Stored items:
────────────────────
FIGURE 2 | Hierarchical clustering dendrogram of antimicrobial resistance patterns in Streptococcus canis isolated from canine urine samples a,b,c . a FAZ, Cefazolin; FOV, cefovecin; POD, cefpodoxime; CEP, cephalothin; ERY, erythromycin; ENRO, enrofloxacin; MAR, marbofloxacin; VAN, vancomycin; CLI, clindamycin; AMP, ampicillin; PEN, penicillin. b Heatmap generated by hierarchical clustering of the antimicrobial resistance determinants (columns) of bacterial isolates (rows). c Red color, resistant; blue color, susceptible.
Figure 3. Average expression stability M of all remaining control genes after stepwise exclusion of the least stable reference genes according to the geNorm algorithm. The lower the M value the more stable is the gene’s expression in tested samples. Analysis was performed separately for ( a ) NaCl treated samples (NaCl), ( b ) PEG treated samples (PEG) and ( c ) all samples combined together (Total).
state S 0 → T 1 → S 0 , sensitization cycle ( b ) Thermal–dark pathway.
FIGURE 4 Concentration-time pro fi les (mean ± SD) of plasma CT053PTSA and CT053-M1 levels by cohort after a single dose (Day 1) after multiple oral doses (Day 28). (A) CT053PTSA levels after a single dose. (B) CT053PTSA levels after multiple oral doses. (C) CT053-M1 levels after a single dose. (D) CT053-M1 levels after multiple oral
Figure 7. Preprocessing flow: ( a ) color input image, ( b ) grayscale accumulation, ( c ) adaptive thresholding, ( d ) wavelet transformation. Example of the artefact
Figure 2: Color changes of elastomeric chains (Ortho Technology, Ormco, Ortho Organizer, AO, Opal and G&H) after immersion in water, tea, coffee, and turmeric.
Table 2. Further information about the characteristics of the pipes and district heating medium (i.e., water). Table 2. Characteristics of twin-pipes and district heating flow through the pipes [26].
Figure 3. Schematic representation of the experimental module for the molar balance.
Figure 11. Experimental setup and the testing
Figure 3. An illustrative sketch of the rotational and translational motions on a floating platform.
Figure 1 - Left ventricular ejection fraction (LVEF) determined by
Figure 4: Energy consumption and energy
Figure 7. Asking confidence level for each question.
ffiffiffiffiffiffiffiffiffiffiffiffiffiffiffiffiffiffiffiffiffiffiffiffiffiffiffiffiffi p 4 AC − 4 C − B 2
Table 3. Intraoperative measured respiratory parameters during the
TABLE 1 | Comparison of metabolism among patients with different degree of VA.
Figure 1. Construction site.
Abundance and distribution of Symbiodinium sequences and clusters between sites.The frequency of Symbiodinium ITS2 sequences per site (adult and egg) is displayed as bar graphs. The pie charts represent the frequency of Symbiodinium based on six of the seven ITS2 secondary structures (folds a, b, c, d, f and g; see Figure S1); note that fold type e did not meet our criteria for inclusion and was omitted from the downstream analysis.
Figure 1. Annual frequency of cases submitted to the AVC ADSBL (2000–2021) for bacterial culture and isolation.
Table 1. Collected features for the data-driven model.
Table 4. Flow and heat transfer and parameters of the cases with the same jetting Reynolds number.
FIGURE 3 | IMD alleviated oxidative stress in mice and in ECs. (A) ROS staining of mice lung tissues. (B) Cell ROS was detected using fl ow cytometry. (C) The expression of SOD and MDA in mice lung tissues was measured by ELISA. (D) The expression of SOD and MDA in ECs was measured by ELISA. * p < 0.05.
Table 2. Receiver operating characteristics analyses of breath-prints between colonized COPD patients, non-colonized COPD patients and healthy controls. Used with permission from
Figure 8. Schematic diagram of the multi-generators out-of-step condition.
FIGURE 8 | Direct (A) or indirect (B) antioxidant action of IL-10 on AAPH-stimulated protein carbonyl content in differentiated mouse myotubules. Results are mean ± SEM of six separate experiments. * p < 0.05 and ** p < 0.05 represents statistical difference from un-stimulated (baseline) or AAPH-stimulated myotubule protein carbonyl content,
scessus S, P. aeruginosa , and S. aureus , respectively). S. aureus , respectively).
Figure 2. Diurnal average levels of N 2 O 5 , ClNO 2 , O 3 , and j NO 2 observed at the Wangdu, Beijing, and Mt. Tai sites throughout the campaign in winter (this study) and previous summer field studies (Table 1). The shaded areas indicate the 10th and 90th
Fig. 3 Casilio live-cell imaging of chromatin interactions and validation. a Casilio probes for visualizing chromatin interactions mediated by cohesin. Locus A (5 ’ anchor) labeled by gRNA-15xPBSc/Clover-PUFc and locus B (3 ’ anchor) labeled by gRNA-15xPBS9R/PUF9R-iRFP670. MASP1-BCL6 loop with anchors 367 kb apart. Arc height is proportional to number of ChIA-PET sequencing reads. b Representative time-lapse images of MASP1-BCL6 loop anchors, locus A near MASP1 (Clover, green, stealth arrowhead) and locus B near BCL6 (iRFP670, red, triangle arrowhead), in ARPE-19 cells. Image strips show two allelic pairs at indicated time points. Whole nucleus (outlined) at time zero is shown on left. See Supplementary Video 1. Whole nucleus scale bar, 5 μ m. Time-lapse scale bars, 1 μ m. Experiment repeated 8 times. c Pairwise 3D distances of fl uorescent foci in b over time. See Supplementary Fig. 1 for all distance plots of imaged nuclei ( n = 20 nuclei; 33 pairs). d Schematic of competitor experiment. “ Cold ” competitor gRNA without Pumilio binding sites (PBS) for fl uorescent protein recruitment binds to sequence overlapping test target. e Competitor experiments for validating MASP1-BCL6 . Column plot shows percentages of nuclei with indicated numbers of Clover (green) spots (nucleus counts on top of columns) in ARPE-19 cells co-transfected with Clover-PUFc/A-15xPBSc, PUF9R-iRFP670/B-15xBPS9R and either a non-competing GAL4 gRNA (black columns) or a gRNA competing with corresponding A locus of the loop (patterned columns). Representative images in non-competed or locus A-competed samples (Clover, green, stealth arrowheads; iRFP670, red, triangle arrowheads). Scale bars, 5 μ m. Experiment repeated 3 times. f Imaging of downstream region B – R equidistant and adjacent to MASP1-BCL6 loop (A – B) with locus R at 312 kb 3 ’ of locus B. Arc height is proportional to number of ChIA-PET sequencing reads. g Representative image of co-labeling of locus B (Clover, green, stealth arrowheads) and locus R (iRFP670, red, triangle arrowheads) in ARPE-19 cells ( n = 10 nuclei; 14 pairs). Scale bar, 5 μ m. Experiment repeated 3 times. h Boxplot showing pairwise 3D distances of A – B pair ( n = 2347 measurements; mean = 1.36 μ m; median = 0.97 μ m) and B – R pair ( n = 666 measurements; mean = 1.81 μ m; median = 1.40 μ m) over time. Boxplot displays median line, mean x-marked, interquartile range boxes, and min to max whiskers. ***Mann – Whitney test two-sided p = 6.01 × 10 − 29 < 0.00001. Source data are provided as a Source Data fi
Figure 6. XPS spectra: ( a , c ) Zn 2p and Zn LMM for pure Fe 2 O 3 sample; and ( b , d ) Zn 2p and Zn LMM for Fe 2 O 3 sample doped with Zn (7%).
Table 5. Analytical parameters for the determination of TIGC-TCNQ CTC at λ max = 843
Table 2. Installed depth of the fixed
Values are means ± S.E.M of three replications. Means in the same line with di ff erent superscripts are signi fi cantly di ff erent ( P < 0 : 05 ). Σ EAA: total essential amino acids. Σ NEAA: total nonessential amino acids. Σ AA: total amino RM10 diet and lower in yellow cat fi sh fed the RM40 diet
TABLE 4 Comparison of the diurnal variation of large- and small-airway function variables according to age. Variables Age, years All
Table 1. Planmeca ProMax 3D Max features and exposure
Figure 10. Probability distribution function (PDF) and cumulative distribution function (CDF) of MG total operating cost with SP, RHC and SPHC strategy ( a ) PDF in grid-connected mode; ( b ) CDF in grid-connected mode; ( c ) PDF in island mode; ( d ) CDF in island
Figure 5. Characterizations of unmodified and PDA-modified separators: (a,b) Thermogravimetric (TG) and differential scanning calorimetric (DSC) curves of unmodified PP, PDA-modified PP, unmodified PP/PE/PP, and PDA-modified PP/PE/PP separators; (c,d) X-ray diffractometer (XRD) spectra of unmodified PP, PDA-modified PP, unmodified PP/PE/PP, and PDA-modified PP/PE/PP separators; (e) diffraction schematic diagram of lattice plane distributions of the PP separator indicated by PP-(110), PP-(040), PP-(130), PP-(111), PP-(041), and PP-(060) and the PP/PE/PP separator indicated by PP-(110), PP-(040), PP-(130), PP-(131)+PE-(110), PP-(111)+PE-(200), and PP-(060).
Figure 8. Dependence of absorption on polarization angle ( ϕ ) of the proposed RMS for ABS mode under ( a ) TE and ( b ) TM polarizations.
────────────────────
YOUR TASK: Tell how many lines of the records above contain "water", replying with the number only.

WRITTEN ANSWER: 2